Arte, religión y el nosotros
El último trabajo de la catedrática de Clásicas en el Newnham College de Cambridge, basado en dos programas que escribió para la serie Civilisation, emitida el año pasado por la BBC, es un homenaje a la creatividad que el ser humano ha ido desplegando a lo largo de los siglos, desde los vestigios del Antiguo Egipto hasta los centenares de 'guerreros de terracota' exhumados de la tumba de Qin Shihuangdi, el primer emperador de China; pasando por todas las creaciones de la Grecia y la Roma Clásica.
Pero la Premio Princesa de Asturias de Ciencias Sociales 2016, que gracias a SPQR ha convertido en bestseller la historia académica de Roma, ofrece una visión radical sobre el arte y su finalidad. Dice Mary Beard que su historia del arte no es la de los "Grandes Hombres", esa que narra las epopeyas de héroes y genios, sino que se interesa por el arte del cuerpo, en la finalidad de las primeras representaciones de los cuerpos de hombres y mujeres, es decir, cómo se veían en aquel entonces; y por las diferentes formas que ha tenido cada civilización de enfrentarse a la ardua tarea de representar a lo divino, a Dios.
Acompañar a Beard a mirar las cosas desde el otro lado, a leer la civilización "a contracorriente", es una experiencia conciliadora para cualquier arrebato de curiosidad. Rica en detalles, en historias, en anécdotas, La civilización en la mirada es una aproximación imprevisible al pasado, a ese mundo clásico que tan bien desgrana la historiadora británica, puro marybeardismo porque convierte una lectura de enfoque académico en un relato absorbente. ¡Queremos más!

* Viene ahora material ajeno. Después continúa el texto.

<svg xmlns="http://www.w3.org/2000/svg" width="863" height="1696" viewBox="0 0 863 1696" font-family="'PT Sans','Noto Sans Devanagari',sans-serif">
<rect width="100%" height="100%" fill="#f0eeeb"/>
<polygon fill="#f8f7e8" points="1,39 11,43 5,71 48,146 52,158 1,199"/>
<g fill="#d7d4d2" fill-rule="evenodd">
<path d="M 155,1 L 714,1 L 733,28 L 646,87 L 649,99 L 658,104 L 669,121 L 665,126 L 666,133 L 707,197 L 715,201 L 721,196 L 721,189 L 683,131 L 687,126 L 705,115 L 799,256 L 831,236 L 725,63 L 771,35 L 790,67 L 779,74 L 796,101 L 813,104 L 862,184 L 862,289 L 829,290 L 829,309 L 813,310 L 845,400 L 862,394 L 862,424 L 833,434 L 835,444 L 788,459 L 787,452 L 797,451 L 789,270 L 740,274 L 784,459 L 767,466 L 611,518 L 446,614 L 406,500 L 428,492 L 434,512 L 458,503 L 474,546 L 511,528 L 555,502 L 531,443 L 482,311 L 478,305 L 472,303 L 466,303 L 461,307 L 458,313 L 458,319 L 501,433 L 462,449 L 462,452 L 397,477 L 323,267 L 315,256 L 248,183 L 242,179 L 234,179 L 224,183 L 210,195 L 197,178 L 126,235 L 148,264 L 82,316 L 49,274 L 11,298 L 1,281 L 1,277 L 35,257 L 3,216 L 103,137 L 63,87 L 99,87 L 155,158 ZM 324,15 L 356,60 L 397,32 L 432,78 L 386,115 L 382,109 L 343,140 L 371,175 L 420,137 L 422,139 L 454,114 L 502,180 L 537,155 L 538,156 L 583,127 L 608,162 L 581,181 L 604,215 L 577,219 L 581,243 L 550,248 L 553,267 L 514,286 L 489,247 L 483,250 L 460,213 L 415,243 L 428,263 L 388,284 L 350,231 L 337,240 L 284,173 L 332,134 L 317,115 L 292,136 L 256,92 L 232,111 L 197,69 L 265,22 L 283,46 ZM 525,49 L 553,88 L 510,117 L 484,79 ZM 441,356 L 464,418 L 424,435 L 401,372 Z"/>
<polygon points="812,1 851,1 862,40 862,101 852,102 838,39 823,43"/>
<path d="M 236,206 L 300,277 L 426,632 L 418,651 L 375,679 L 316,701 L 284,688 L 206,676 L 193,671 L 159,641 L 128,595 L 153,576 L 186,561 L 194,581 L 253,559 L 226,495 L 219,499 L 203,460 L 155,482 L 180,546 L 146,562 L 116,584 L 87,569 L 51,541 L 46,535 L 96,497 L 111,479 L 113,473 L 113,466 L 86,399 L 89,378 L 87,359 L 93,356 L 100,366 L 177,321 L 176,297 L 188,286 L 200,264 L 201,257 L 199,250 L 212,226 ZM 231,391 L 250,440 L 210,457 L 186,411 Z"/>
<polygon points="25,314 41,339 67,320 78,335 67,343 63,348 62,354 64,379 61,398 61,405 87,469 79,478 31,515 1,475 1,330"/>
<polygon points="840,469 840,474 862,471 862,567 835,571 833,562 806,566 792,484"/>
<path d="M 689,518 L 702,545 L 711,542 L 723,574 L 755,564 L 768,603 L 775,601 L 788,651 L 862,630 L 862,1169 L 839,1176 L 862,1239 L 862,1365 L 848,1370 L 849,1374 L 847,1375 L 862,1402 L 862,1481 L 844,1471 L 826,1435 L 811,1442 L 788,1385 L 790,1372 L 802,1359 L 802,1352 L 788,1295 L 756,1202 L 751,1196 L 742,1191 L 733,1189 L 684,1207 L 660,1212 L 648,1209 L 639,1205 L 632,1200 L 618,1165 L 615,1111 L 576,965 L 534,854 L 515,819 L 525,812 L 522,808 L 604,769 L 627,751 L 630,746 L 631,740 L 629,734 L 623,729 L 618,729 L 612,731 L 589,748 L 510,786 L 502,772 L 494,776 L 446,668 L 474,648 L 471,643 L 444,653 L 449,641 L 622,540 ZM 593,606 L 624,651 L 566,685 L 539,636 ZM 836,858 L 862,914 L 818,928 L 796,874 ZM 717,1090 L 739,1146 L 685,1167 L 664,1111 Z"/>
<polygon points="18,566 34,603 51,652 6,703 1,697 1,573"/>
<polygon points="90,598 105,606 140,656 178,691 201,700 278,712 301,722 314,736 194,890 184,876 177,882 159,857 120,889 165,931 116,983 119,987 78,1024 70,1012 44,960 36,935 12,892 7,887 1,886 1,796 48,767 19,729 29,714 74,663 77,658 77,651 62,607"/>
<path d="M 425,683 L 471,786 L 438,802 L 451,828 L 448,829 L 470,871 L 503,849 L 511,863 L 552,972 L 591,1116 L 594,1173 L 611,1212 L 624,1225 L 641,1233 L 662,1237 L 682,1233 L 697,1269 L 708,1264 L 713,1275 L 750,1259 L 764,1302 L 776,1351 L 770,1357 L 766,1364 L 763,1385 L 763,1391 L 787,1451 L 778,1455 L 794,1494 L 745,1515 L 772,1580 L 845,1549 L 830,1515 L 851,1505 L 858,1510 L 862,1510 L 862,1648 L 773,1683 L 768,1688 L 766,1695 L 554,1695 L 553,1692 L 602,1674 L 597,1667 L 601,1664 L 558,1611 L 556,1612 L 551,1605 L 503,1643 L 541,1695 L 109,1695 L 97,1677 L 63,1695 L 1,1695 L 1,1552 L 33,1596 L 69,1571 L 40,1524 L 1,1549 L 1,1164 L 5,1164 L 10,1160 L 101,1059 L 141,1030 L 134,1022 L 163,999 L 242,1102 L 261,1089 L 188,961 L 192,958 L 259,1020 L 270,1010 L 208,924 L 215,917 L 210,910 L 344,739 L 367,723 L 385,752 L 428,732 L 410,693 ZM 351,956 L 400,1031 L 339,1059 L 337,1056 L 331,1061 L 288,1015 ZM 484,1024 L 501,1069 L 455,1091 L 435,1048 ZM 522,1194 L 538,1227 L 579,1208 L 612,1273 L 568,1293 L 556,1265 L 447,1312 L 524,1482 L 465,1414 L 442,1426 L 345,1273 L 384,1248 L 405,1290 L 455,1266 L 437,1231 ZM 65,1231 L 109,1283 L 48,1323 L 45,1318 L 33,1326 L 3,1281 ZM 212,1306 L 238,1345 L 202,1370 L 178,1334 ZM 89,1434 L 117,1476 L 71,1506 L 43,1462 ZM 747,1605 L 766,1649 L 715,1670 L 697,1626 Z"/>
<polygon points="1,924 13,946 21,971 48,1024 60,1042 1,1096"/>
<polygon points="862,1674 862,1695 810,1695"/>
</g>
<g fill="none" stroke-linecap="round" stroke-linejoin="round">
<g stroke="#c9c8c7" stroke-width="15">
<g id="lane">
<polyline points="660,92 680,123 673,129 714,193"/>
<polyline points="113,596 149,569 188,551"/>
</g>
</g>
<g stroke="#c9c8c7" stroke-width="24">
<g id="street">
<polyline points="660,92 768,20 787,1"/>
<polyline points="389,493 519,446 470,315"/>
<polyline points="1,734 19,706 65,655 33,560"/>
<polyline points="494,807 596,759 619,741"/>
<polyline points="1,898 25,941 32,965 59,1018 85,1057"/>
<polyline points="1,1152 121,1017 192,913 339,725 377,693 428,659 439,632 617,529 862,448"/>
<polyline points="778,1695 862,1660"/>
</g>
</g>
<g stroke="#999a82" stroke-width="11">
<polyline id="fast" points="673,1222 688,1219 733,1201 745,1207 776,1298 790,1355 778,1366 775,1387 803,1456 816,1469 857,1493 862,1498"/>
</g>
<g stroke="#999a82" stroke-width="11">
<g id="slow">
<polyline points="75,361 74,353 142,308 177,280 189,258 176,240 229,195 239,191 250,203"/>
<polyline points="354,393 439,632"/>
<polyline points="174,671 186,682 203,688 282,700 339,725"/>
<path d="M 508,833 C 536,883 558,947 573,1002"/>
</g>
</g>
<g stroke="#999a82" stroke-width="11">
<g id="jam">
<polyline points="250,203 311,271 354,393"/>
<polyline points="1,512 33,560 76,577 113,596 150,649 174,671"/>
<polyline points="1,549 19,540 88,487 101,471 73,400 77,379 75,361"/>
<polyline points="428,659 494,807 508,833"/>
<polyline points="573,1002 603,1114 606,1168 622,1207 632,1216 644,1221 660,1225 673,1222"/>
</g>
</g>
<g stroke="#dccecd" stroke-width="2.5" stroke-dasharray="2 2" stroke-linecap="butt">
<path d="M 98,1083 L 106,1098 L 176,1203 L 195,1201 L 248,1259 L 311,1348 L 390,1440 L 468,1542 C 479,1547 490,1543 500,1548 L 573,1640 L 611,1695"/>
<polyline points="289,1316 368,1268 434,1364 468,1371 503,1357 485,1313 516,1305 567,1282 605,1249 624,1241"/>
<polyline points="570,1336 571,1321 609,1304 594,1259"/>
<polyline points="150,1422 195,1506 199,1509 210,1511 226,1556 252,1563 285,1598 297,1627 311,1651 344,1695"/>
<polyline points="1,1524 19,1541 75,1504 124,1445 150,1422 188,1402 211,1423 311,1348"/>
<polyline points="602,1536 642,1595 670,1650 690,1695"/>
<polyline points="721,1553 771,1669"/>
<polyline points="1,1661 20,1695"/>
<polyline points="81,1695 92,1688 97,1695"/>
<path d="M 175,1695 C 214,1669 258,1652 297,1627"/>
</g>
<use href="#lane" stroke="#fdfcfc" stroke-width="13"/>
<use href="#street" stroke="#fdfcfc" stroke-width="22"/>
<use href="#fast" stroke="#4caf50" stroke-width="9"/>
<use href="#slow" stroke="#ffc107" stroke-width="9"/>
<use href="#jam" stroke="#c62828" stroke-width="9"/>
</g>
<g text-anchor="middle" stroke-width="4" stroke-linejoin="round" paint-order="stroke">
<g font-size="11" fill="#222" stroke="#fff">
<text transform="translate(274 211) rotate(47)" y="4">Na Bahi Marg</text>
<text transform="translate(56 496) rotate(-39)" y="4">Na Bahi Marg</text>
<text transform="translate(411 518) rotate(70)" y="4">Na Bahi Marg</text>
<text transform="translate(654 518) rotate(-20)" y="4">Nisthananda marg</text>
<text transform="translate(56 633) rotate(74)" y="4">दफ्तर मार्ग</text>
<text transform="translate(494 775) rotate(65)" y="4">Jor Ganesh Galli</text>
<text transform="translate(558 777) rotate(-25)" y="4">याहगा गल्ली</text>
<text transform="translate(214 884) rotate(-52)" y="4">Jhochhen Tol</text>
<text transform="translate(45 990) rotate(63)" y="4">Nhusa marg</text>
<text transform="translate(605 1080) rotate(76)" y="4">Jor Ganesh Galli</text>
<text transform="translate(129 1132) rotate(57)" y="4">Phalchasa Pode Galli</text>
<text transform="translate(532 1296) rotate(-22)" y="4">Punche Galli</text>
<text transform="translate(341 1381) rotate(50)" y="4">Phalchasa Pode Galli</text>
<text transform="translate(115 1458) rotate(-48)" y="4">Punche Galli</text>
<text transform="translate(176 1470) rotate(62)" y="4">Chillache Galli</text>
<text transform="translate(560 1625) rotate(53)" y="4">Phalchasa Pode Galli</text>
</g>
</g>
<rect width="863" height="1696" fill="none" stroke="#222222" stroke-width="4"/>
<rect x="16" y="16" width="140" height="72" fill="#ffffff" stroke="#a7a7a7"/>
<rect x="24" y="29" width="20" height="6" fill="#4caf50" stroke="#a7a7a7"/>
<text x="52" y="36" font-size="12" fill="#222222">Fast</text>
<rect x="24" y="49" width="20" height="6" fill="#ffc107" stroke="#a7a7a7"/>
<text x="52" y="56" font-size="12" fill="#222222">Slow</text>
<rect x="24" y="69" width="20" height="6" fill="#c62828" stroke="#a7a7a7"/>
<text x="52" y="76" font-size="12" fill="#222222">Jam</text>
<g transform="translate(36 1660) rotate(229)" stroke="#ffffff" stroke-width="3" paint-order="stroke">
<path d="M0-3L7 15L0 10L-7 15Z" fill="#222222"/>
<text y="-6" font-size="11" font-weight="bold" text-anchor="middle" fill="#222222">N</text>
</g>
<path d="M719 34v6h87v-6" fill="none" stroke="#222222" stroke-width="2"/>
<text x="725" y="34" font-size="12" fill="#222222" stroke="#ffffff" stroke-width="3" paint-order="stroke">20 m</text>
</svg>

"La historia del arte no es solo la historia de los artistas, de los hombres y mujeres que pintaron y esculpieron, sino también la de las personas que miraron e interpretaron lo que vieron, y de las diferentes maneras en que lo hicieron", reflexiona Beard, que ya desde las primeras páginas propone al lector conceptos crudos, rebeldes: "La incómoda verdad es que los llamados "bárbaros" no son más que aquellos que tienen una idea diferente a la nuestra de lo que significa ser civilizado, y de lo que importa en la cultura humana. A la postre, la barbarie de una persona es la civilización de otra".
Mary Beard escribe con la seguridad de que lo que vemos es tan importante como lo que leemos u oímos para comprender el significado de un civilización. Y la suya es una mirada radical, apasionante, diferente, imperdible.